ただ、ブロックチェーン容量を変えてしまえば、従来のビットコインをそのままでは運用できなくなるため、ビットコイン運用に発言権を持つマイナー(採掘者)たちの間で取り決められたのがSegwit(Segrageted witness)と称する仕組みの導入でした。
Segwitでは取引における署名部分をブロックから分離して管理するよう変更、その分を取引記録に割り当ててブロックチェーンの容量を見かけ上増やします。
要するに互換性を維持しつつこれまで以上の取引記録を保管できるようになるため、従来の快適な取引を取り戻せるということです。
一方、この流れに反対する一部のマイナーが支持していたのが、すぐにブロックサイズを8MBにまで増やして問題を解決しようというビットコインキャッシュへのハードフォーク案。

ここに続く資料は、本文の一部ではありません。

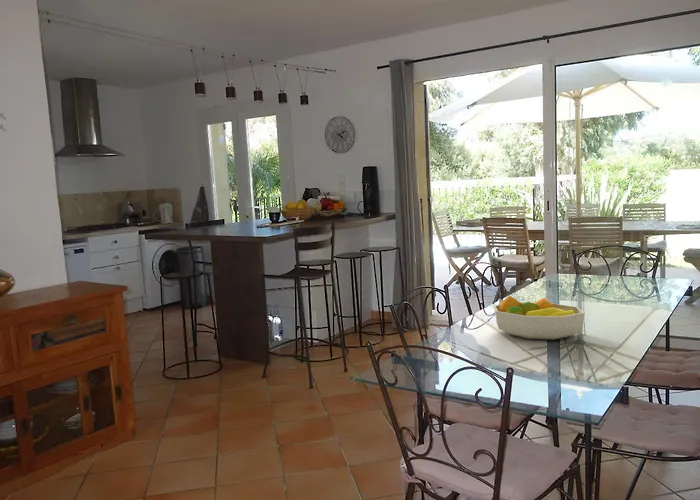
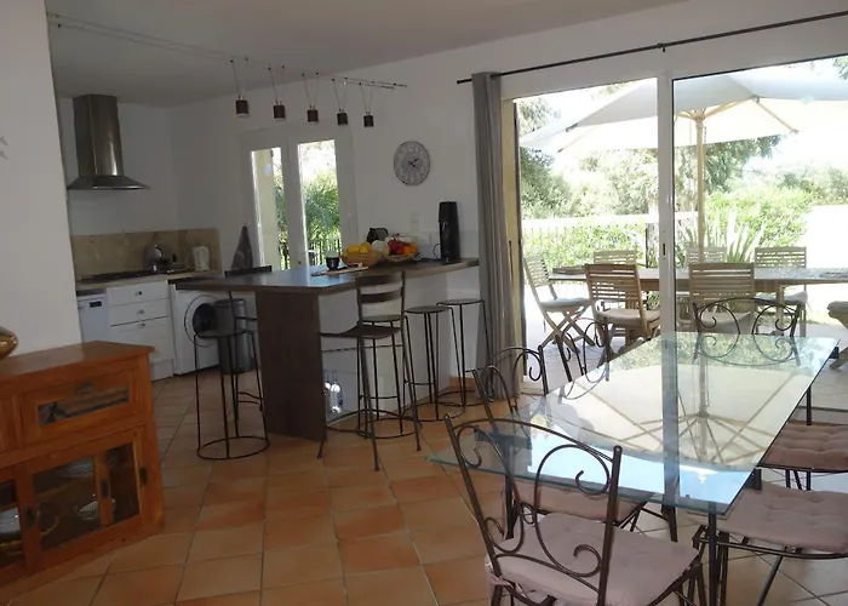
- fruit bowl [493,295,586,341]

ブロックサイズが異なればこれまでのビットコインとの互換性がなくなるものの、ビットコインを源流として生成される仮想通貨であるため、その取扱いについても議論が巻き起こっていました。
ただ、ビットコインマイナーたちのほとんどはSegwit導入案を支持したため、まず7月23日にSegwit以外のブロックを拒否する処置(BIP91)が実施されました。

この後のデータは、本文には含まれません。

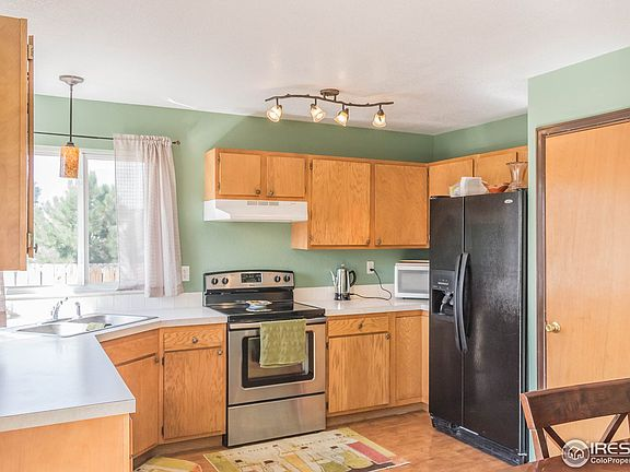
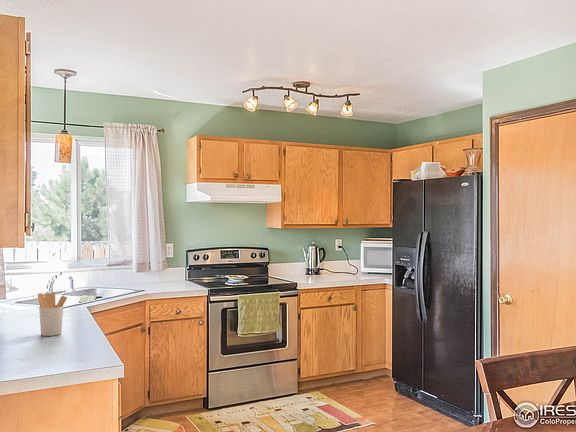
+ utensil holder [37,292,68,337]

今後は8月中旬までかけてSegwitを浸透させる移行期間が続き、8月下旬にSegwitを有効化したブロックのみでの取引に移行するスケジュールが適用される見通しです。
一方、ハードフォーク支持派のマイナーらは8月1日にビットコインキャッシュのハードフォークを実行。これによってビットコインは2つに分かれる事態になりました。
ただロイターが伝えるところでは、ビットコインキャッシュを支持するマイナーが予想より少なかったため、ビットコインを生みだすマイニング能力が不足している模様。

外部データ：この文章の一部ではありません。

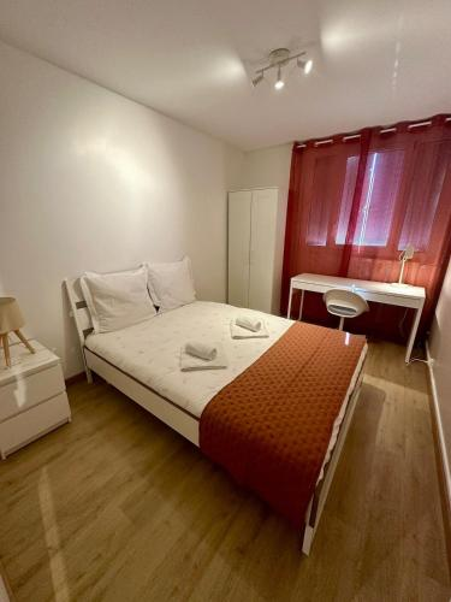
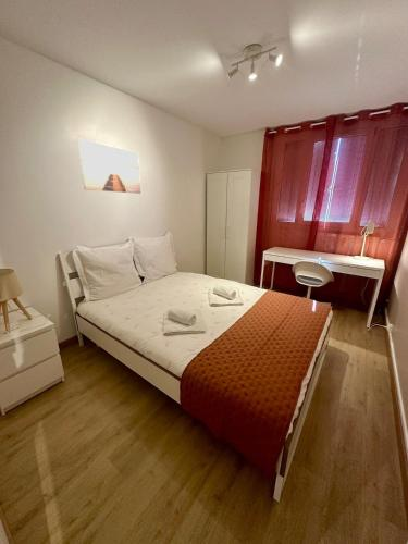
+ wall art [77,138,141,195]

最初のBCC採掘に約6時間もの時間がかかったとのこと。
ビットコインとは別の仮想通貨DASHを運営するDash Coreは「ビットコインキャッシュはブロックサイズこそ大きくしたものの、信頼性が追いついていない」として、ビットコインキャッシュが短命に終わるとの見解を述べています。
ビットコインキャッシュの取扱いも仮想通貨取引所によってまちまちで、保有BTCと同じ数量のBCCを保有者に割り当てるとした取引所もあれば、BCCを扱わない取引所もあります。ただ、これまで取り扱ってきたビットコインのほうはどこもこれまで通り取扱いを継続するため、相場の変動はともかく保有者が持っていたビットコイン資産がハードフォーク時点でなくなるようなことはありませんでした。
ビットコインキャッシュはビットコインから派生したという点で、その他大勢の仮想通貨とは異なるものの、結局のところはEthereumやLitecoinなどとおなじ、いわゆるアルトコインの一種としての扱いになっていく可能性も考えられます。
ちなみに本家ビットコインのほうはSegwitが8月末に通ったところで、その後11月ごろにはやはりブロックチェーンを2MBに拡大するハードフォークの計画が控えています。
これも、たとえば2MB賛成派と反対派が対立して収拾がつかない事態になれば、また新たな"ビットコイン某"が誕生するという話になるかもしれません。